Your order table would not have hundreds of columns. You would have an order table and an order detail table due to one to many relationships. Order table would include order no. customer id 9so you can search for everything this customer has ever ordered even if the name changed), customer name, customer address (note you don't need city state zip etc, put the address in one field), order date and possibly a few other fields that relate directly to the order at a top level. Then you have an order detail table that has order number, detail_id, part number, part description (this can be a consolidation of a bunch of fields like size, color etc. or you can separate out the most common), No of items, unit type, price per unit, taxes, total price, ship date, status. You put one entry in for each item ordered.
If you are genuinely interested in such problems, I can only suggest you take a serious look at "Temporal Data and the Relational Model".
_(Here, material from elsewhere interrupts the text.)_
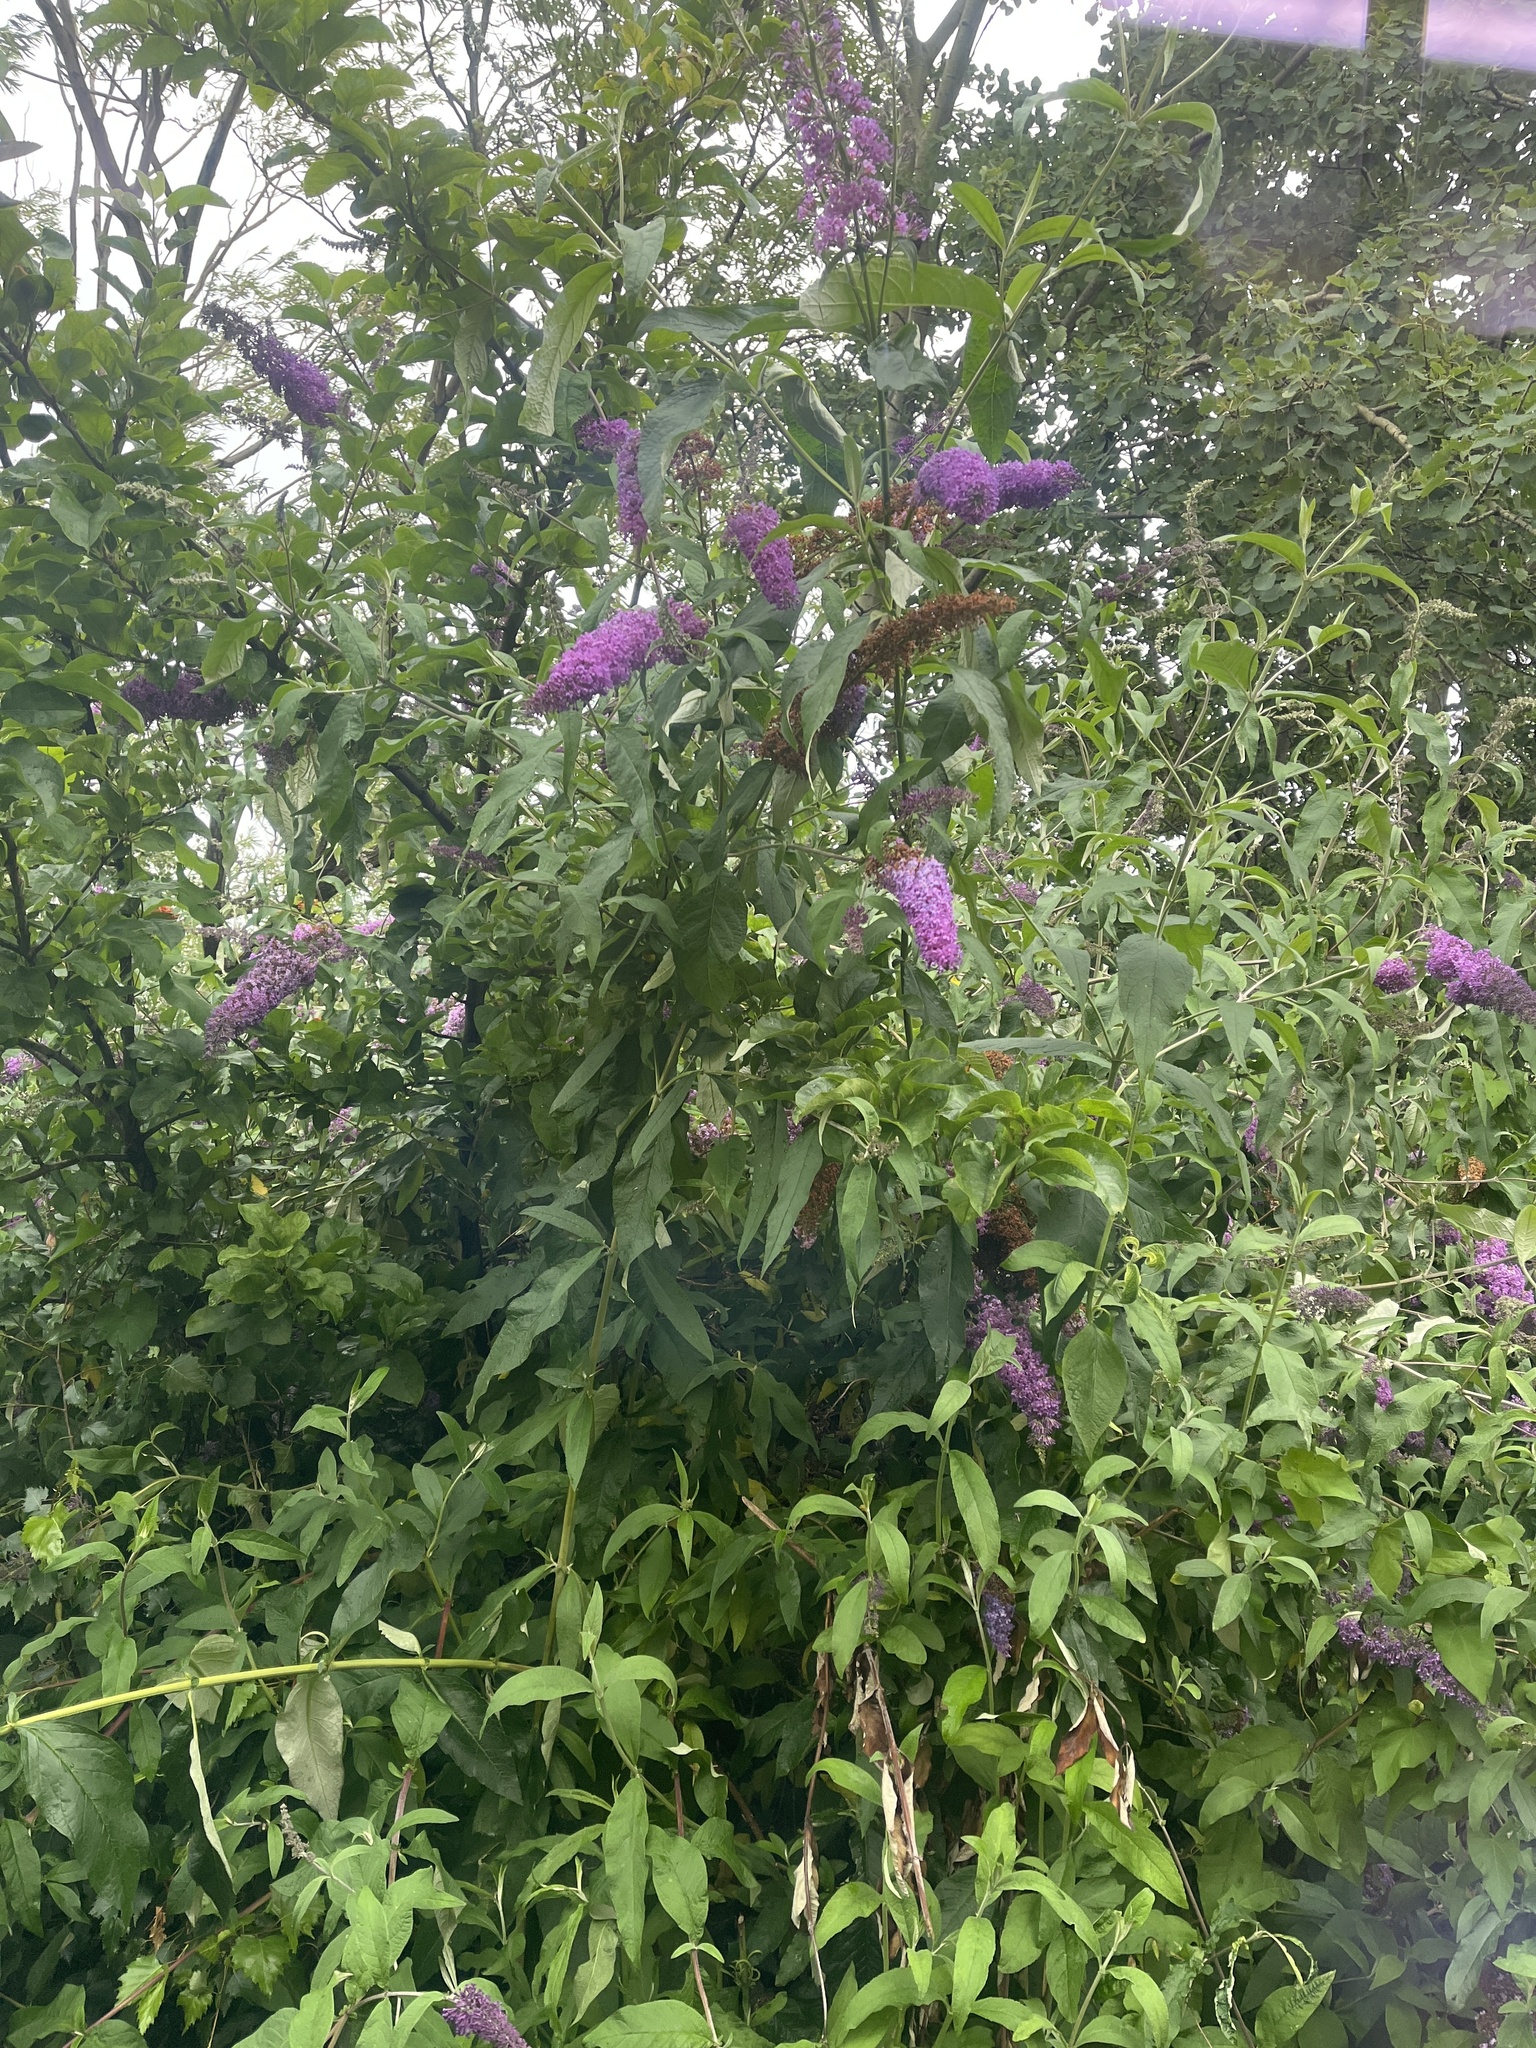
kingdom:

Warning1 : there is no SQL in there and almost anything you think you know about the relational model will be claimed a falsehood. With good reason.
Warning2 : you are expected to think, and think hard.
Warning3 : the book is about what the solution for this particular family of problems ought to look like, but as the introduction says, it is not about any technology available today.
That said, the book is genuine enlightenment. At the very least, it helps to make it clear that the solution for such problems will not be found in SQl as it stands today, or in ORMs as those stand today, for that matter.
What you want is called a datawarehouse. Since datawarehouses are OLAP and not OLTP, it is recommended to have as many columns as you need in order to achieve your goals. In your case the orders table in the datawarehouse will have 11 fields as having a 'snapshot' of orders as they come, regardless of users accounts updates.
Wiley -The Data Warehouse Toolkit, Second Edition
It's a good start.
Our payroll system uses effective dates in many tables. The ADDRESSES table is keyed on EMPLID and EFFDT. This allows us to track every time an employee's address changes. You could use the same logic to track historical addresses for customers. Your queries would simply need to include a clause that compares the order date to the customer address date that was in effect at the time of the order. For example
select o.orderID, c.customerID, c.address, c.city, c.state, c.zip
from orders o, customers c
where c.customerID = o.customerID
and c.effdt = (
select max(c1.effdt) from customers c1
where c1.customerID = c.customerID and c1.effdt <= o.orderdt
)
The objective is to select the most recent row in customers having an effective date that is on or before the date of the order. This same strategy could be used to keep historical information on product prices.
I myself like to keep it simple. I would use two tables: a customer table and a customer history table. If you have the key (e.g. CustomerID) in the history table there is no reason to make a joining table, a select on that key will give you all records.
You also don't have audit information (e.g. date modified, who modified etc) in the history table as you show it, I expect you want this.
So mine would look something like this:
CustomerTable (this contains current customer information)
CustomerID (distinct non null)
...all customer information fields
CustomerHistoryTable
CustomerID (not distinct non null)
...all customer information fields
DateOfChange
WhoChanged
The DateOfChange field is the date the customer table was changed (from the values in this record) to the values in a more recent record of the values in the CustomerTable.
You orders table just needs a CustomerID if you need to find the customer information at the time of the order it is a simple select.